I think this can be overcome in several ways. First, intratumoral electroporated IL-12 with FLT3 ligand or the combination with highly focused radiotherapy of the primary tumor. The goal would be to expose all tumor antigens to a large pool of antigen presenting cells. This would help to overwhelm CTLA-4 expression on Tregs and allow more priming of effector T cells.
Second, you could also administer antiCTLA-4 therapy intratumorally or in lymphatic tissue where the Tregs do their hijacking. I think it would still be essential to get the tumor antigens released, therefore electroporation or targeted radiotherapy would be necessary. Adding IL-12 and FLT3L would probably result in dramatic immune responses and successful tumor regression.
There is zero doubt in my mind that Tregs need to be addressed in anti-pd-1 refractory patients. You simply won’t get priming if CD80 and CD86 are missing from dendritic cells. Antigen presentation also requires the machinery (dendritic cells) and availability of tumor specific antigens. And you won’t get tumor antigens released unless the cancer cells die. That is why electroporation or highly targeted radiotherapy is going to be key.
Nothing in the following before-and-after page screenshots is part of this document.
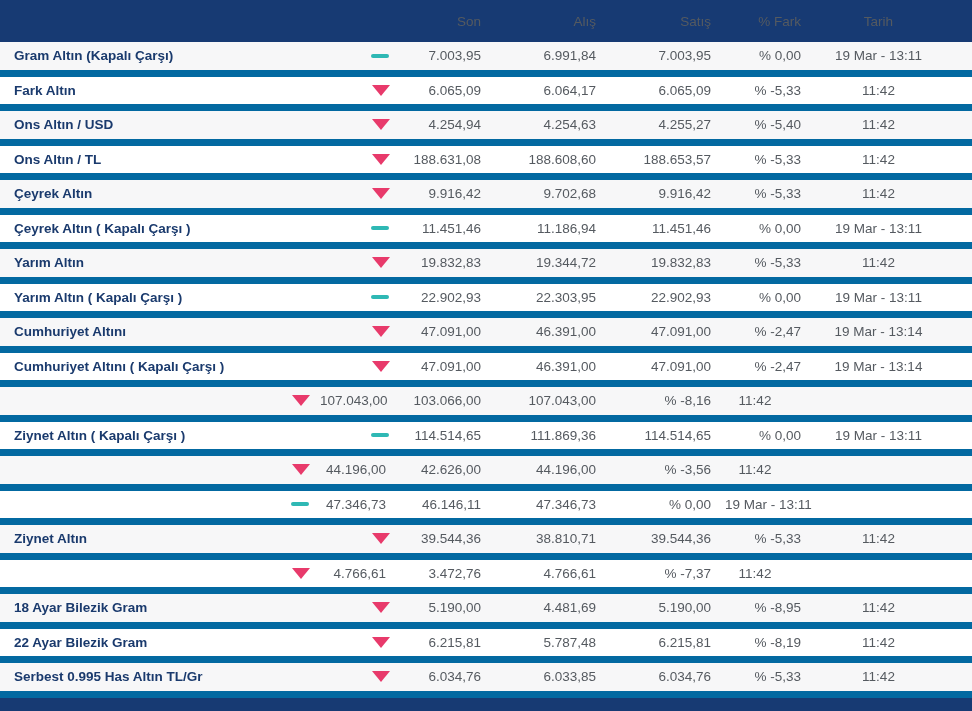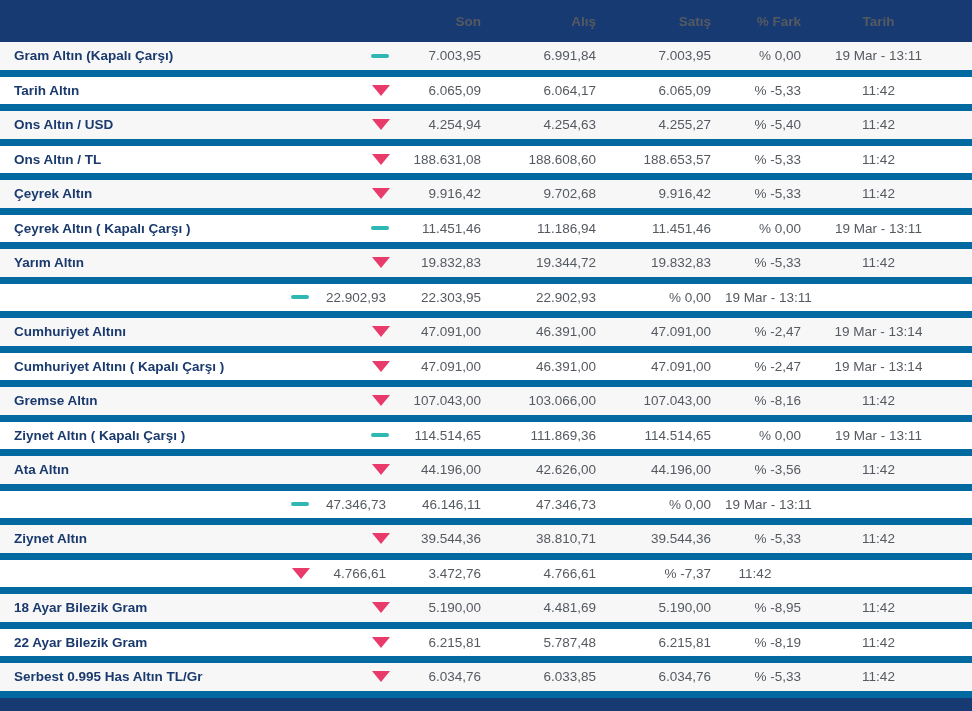--- a/index.html
+++ b/index.html
@@ -14,21 +14,21 @@
   .grid {
     display: grid;
     grid-template-columns: 320px 80px 95px 115px 115px 90px 157px;
     align-items: center;
   }
 
   .header-row {
     background: #173a73;
     height: 42px;
     color: #ffffff;
-    font-weight: bold;
+    font-weight: normal;
     font-size: 13.5px;
   }
   .header-row .cell { color: #ffffff; }
   .header-row .num, .header-row .date { text-align: center; padding-right: 0; }
 
   .row {
     height: 34.5px;
     border-bottom: 7px solid #0369a1;
     font-size: 13.5px;
     background: #ffffff;
@@ -100,21 +100,21 @@
     <div class="cell icon">
           <span class="dash-flat"></span>
         </div>
     <div class="cell num" ,="">7.003,95</div>
     <div class="cell num">6.991,84</div>
     <div class="cell num">7.003,95</div>
     <div class="cell num">% 0,00</div>
     <div class="cell date">19 Mar - 13:11</div>
   </div>
       <div class="grid row">
-    <div class="cell name">Tarih Altın</div>
+    <div class="cell name">Fark Altın</div>
     <div class="cell icon">
           <span class="tri-down"></span>
         </div>
     <div class="cell num" ,="">6.065,09</div>
     <div class="cell num">6.064,17</div>
     <div class="cell num">6.065,09</div>
     <div class="cell num">% -5,33</div>
     <div class="cell date">11:42</div>
   </div>
       <div class="grid row odd">
@@ -166,20 +166,21 @@
     <div class="cell icon">
           <span class="tri-down"></span>
         </div>
     <div class="cell num" ,="">19.832,83</div>
     <div class="cell num">19.344,72</div>
     <div class="cell num">19.832,83</div>
     <div class="cell num">% -5,33</div>
     <div class="cell date">11:42</div>
   </div>
       <div class="grid row">
+    <div class="cell name">Yarım Altın ( Kapalı Çarşı )</div>
     <div class="cell icon">
           <span class="dash-flat"></span>
         </div>
     <div class="cell num" ,="">22.902,93</div>
     <div class="cell num">22.303,95</div>
     <div class="cell num">22.902,93</div>
     <div class="cell num">% 0,00</div>
     <div class="cell date">19 Mar - 13:11</div>
   </div>
       <div class="grid row odd">
@@ -198,21 +199,20 @@
     <div class="cell icon">
           <span class="tri-down"></span>
         </div>
     <div class="cell num" ,="">47.091,00</div>
     <div class="cell num">46.391,00</div>
     <div class="cell num">47.091,00</div>
     <div class="cell num">% -2,47</div>
     <div class="cell date">19 Mar - 13:14</div>
   </div>
       <div class="grid row odd">
-    <div class="cell name">Gremse Altın</div>
     <div class="cell icon">
           <span class="tri-down"></span>
         </div>
     <div class="cell num" ,="">107.043,00</div>
     <div class="cell num">103.066,00</div>
     <div class="cell num">107.043,00</div>
     <div class="cell num">% -8,16</div>
     <div class="cell date">11:42</div>
   </div>
       <div class="grid row">
@@ -220,21 +220,20 @@
     <div class="cell icon">
           <span class="dash-flat"></span>
         </div>
     <div class="cell num" ,="">114.514,65</div>
     <div class="cell num">111.869,36</div>
     <div class="cell num">114.514,65</div>
     <div class="cell num">% 0,00</div>
     <div class="cell date">19 Mar - 13:11</div>
   </div>
       <div class="grid row odd">
-    <div class="cell name">Ata Altın</div>
     <div class="cell icon">
           <span class="tri-down"></span>
         </div>
     <div class="cell num" ,="">44.196,00</div>
     <div class="cell num">42.626,00</div>
     <div class="cell num">44.196,00</div>
     <div class="cell num">% -3,56</div>
     <div class="cell date">11:42</div>
   </div>
       <div class="grid row">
Tregs help to protect our internal organs from autoimmunity. They help to maintain homeostasis. But imagine cancer cells developing in that immunosuppressive environment... you don’t have much of a chance to develop adaptive immunity. I first thought about the role of Tregs when my wife developed ovarian clear cell carcinoma at 39 years old. We were pregnant at the time. She had endometriosis apparently for quite a long time. Chronic inflammation can damage cells. Your body’s inflammatory processes retreat during pregnancy and you begin to observe higher frequencies of Tregs. In the context of this new immunosuppressive environment, my wife’s cancer cells spread and her lesions grew adjacent to the endometriosis. Tregs were in control protecting our baby from autoimmunity in the uterus while simultaneously facilitating cancer growth. My wife ultimately had her lesions and one ovary removed and has been in remission following chemotherapy.
I don’t think there is a point of no return with the right combination of immunotherapy. It comes down to maximizing tumor antigen presentation and preventing CTLA-4 hijacking of the antigen presentation machinery. Once that is achieved, then you will witness effector T cell activation and sustained local and abscopal responses. The problem with so many companies developing combo drugs is that they aren’t really focusing on the priming phase in the immunity cycle.